Libia: l'ex candidato Usa alle presidenziali McCain in visita a Bengasi
La battaglia in Libia è in una fase di stallo, nonostante gli attacchi della Nato
abbiano ridotto le truppe di Gheddafi del 30-40%. Così il capo di stato maggiore americano
Mullen, all’indomani della decisione della Casa Bianca di impiegare droni nel
Paese africano. Oggi, intanto, a Bengasi è arrivato il senatore Usa, John McCain,
avversario di Obama alle ultime presidenziali. Il servizio è di Eugenio Bonanata:
E’ il politico
americano di più alto rango ad arrivare nella roccaforte dei ribelli dall’inizio del
conflitto con l’obiettivo di incontrare i dirigenti del Consiglio nazionale di transizione.
Giunto a Bengasi - in lutto per la morte dei due fotoreporter americano e britannico
avvenuta nei giorni scorsi a Misurata - è stato acclamato da decine di persone che
inneggiavano slogan pro-Usa. Tuttavia non ha rilasciato alcuna dichiarazione e si
è diretto subito al quartier generale degli insorti. Nessuna ulteriore precisazione,
dunque, circa l’utilizzo degli aerei senza pilota autorizzato ieri dall’amministrazione
statunitense: secondo le informazioni diffuse dalla Casa Bianca i velivoli – che sarebbero
dovuti entrare in azione già ieri - saranno capaci di colpire obiettivi con maggiore
precisione, non cambieranno la natura della missione Usa e serviranno per ragioni
umanitarie. I ribelli apprezzano la decisione statunitense ma hanno chiarito che non
vogliono truppe straniere al loro fianco. L’ipotesi, suggerita anche dall’invio di
addestratori da Italia, Francia e Gran Bretagna, è stata smentita dalle cancellerie
europee e non piace affatto alla Russia, che, stamattina, assieme alla Grecia, ha
offerto la propria mediazione nel conflitto. Gheddafi, invece, teme l’invasione di
terra e sta armando i civili in molte città. La tv di Stato, stamattina, ha lamentato
la morte di almeno nove civili in un raid aereo della Nato avvenuto la notte scorsa
sulla città di Sirte. L’offensiva dei ribelli prosegue sul fronte occidentale, verso
la tunisia: sono almeno 100 i soldati governativi, tra cui una decina di ufficiali,
che nelle ultime ore hanno deposto le armi e hanno varcato il confine per consegnarsi
alle autorità di Tunisi. Sul versante umanitario una nave carica di aiuti dell’Unicef
è arrivata nel porto di Misurata da dove ieri è partita un’imbarcazione turca che
ha portato 900 profughi a Bengasi.

(Consegna 1)
Rispondi a queste domande sull'articolo relativo alla visita di McCain a Bengasi:
(a) Di quanto hanno ridotto le truppe di Gheddafi gli attacchi della Nato?
(b) Quanti civili sono morti nel raid aereo della Nato su Sirte, secondo la tv di Stato?
(c) Quanti profughi ha portato a Bengasi l'imbarcazione turca partita da Misurata?
(Consegna 2) Riscrivi il tratto dell'articolo sulla visita di McCain a Bengasi da "Libia: l'ex candidato" fino a "nazionale di transizione.", mettendo "parlamentare" al posto di "senatore".
(Consegna 3) Prosegui l'articolo sulla visita di McCain a Bengasi dopo la sua ultima frase.
Le righe riportate più avanti non sono necessarie.

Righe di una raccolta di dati
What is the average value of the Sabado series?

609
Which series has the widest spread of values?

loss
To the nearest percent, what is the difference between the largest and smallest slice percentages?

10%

--

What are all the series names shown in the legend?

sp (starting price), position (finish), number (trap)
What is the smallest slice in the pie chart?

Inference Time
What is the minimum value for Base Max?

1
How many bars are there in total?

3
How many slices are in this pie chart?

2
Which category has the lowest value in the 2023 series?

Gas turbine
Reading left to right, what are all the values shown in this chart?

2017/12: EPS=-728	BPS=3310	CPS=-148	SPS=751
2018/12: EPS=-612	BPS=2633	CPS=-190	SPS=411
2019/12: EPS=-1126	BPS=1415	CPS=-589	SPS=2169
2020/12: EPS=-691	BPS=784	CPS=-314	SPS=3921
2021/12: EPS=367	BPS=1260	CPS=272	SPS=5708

(Risposta scritta 1)
(a) Del 30-40%.
(b) Almeno nove.
(c) 900.

(Risposta scritta 2)
Libia: l'ex candidato Usa alle presidenziali McCain in visita a Bengasi
La battaglia in Libia è in una fase di stallo, nonostante gli attacchi della Nato
abbiano ridotto le truppe di Gheddafi del 30-40%. Così il capo di stato maggiore americano
Mullen, all’indomani della decisione della Casa Bianca di impiegare droni nel
Paese africano. Oggi, intanto, a Bengasi è arrivato il parlamentare Usa, John McCain,
avversario di Obama alle ultime presidenziali. Il servizio è di Eugenio Bonanata:
E’ il politico
americano di più alto rango ad arrivare nella roccaforte dei ribelli dall’inizio del
conflitto con l’obiettivo di incontrare i dirigenti del Consiglio nazionale di transizione.

(Risposta scritta 3)
Potrebbe, dunque, cambiare volto la
guerra in Libia, con l’arrivo di istruttori militari da Italia, Gran Bretagna e Francia
e l’invio di droni statunitensi. Su questa nuova fase militare in atto, Salvatore
Sabatino ha intervistato Andrea Margelletti, presidente del Centro Studi
Internazionali, ed autore del libro: “Un mondo in bilico”, dedicato in parte anche
alle crisi in Nord Africa:
R. - Per
quanto attiene all’invio degli istruttori militari, se i numeri saranno confermati
e quindi poche decine di persone, ritengo che non cambieranno assolutamente gli scenari
di conflitto in quell’area e questo proprio perché è un gesto politico: non è un’operazione
massiccia. Si è parlato anche di dare le armi agli insorti, ma per quante gliene possano
dare di moderne, se poi non le sanno usare, il problema continua a non essere risolvibile...
Cosa completamente diversa, invece, sono i drone armati americani perché sono velivoli
senza pilota, studiati essenzialmente per eliminare le leadership: sono stati utilizzati
e continuano ad essere utilizzati con grande efficacia nel conflitto afghano contro
i leader di al Qaeda. Questo potrebbe prevedere un’“operazione di decapitazione” -
così si dice in termini militari - della leadership libica e allora lo scenario, a
quel punto, sarebbe davvero diverso.
D. - Eppure i drone sono stati
al centro delle polemiche, proprio in Afghanistan, per i numerosi civili colpiti per
sbaglio. Perché allora portarli anche in Libia?
R. - Proprio perché
sono strumenti che vengono guidati dai più alti vertici: c’è una sorta di “target
list” delle persone da colpire e sono selettivamente individuate dai vertici politico-militari
degli Stati Uniti. Se così fosse anche nello scenario libico, vorrebbe dire che gli
Stati Uniti, perlomeno, non andrebbero più a caccia dei singoli carri armati, ma andrebbero
a caccia di chi dirigere la resistenza contro gli insorti.
D. - Dall’inizio
della missione internazionale in Libia, gli Stati Uniti hanno sempre voluto mantenere
un ruolo di secondo piano: stanno cambiando le cose?
R. - Direi che
in realtà no. Per gli americani, il Mediterraneo è un teatro periferico; per gli Stati
Uniti quello che conta è l’ambito del Pacifico, la zona centroasiatica e il Medio
Oriente: il Nord Africa e il Mediterraneo è soprattutto considerato - da loro - un
contesto europeo e il fatto che non abbiano neanche rischiarato una portaerei durante
questa crisi, lascia vedere come gli assetti più pregiati li riservino per altri ambiti
operativi. (mg)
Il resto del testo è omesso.